Bacteria are everywhere. Though they sound “dangerous”, not all bacteria are harmful. Some types or specie of bacteria are needed to keep us healthy. In fact, we couldn’t survive without some of them in our body. We need bacteria to digest the food we ate. These are the “good bacteria” that we need present in our system. They are our first line of defense against harmful bacteria that can cause infection. It is these harmful bacteria that we need to prevent from getting into our body or into the food that we prepare and consume later.
If for any reason, your family decides to avoid the hullabaloo of food preparations in your own kitchen but prefer going out to a restaurant or buffet, then always make sure that the place has good reputation, sanitary clean and the food is served fresh relatively. Check the utensils for any food residue or signs that it had not been washed and sanitized thoroughly. Observe how the food attendants would handle plates, glass and their hygiene when serving food. Not all 4 or 5 stars restaurant offer such food safety guarantee. So, be cautious and take on that magnifying glass while you are savoring your delicious dishes. “Taste is in the palate of the beholder.” As a rule of thumb, “if it doesn’t taste and smell right, the food is probably unsafe.” So, follow your gut instinct.
Therefore, the next time you prepare a dish or two at your kitchen, always remember food safety and the safety of your family. Prevention is the best medicine to food safety than reaction. As Ben Franklin said, “An ounce of prevention is worth a pound of cure.”
Let Food Safety be part of our daily lives, 24/7. Let’s embrace it and let it be part of our culture.

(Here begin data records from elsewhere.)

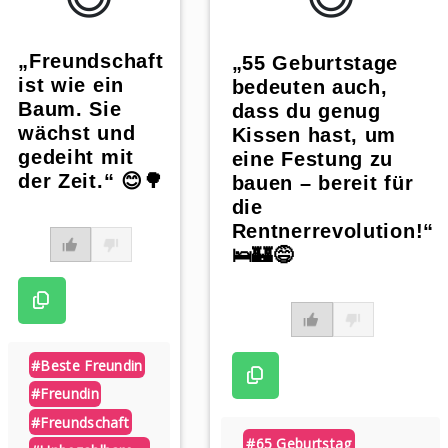
„Freundschaft
„55 Geburtstage
ist wie ein
bedeuten auch,
Baum. Sie
dass du genug
wächst und
Kissen hast, um
gedeiht mit
eine Festung zu
der Zeit.“ 😊🌳
bauen – bereit für
die
Rentnerrevolution!“
🛌🏰😅
#beste Freundin
#freundin
#freundschaft
#65 Geburtstag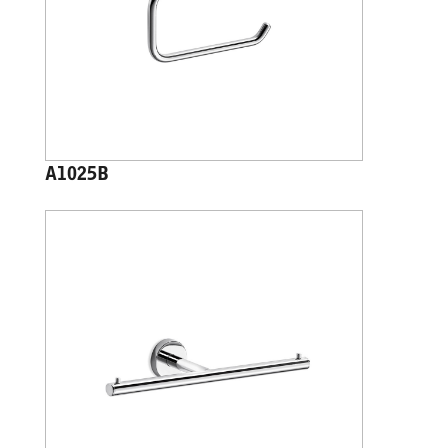
A1025B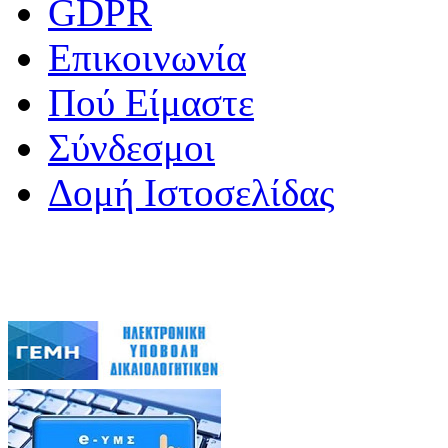
GDPR
Επικοινωνία
Πού Είμαστε
Σύνδεσμοι
Δομή Ιστοσελίδας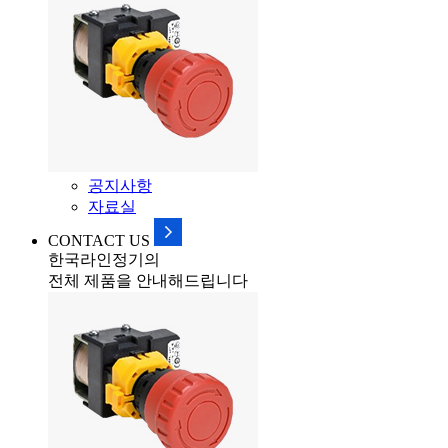
공지사항
자료실
CONTACT US
한국라인정기의
전체 제품을 안내해드립니다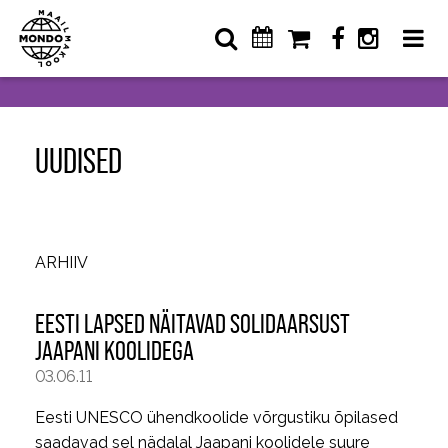
UUDISED
ARHIIV
EESTI LAPSED NÄITAVAD SOLIDAARSUST
JAAPANI KOOLIDEGA
03.06.11
Eesti UNESCO ühendkoolide võrgustiku õpilased
saadavad sel nädalal Jaapani koolidele suure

Happy eating and let your holiday feasts BE SAFE.
Fray Celso is presently employed at American Sugar Refining – Group as the Corporate Supplier Quality Engineer. His main job function is to manage Food Safety and Quality Systems of their direct material suppliers. He is a Certified Food Safety Manager by National Registry of Food Safety Professionals. He presented a topic on Food Safety Supply Chain Management at the 2015 Food Safety Consortium held in Schaumberg, IL on November 17-20, 2015. Fray Celso is also a certified “Train the Trainer” on Food Safety through Cornell University, NY. Likewise, Celso is HACCP certified through International HACCP Alliance and certified SQF (Safe Quality Food) practitioner. He had a one year stint as a classroom teacher after earning his BS Chemical Engineering degree Class of 1985 (University of San Agustin – Iloilo) and another year in a ceramic company as process technician, Celso has been working in food industries at various functions and capacities since 1987 beginning in the Philippines with Purefoods Corporation – Marikina and up until he migrated to the USA in 1991.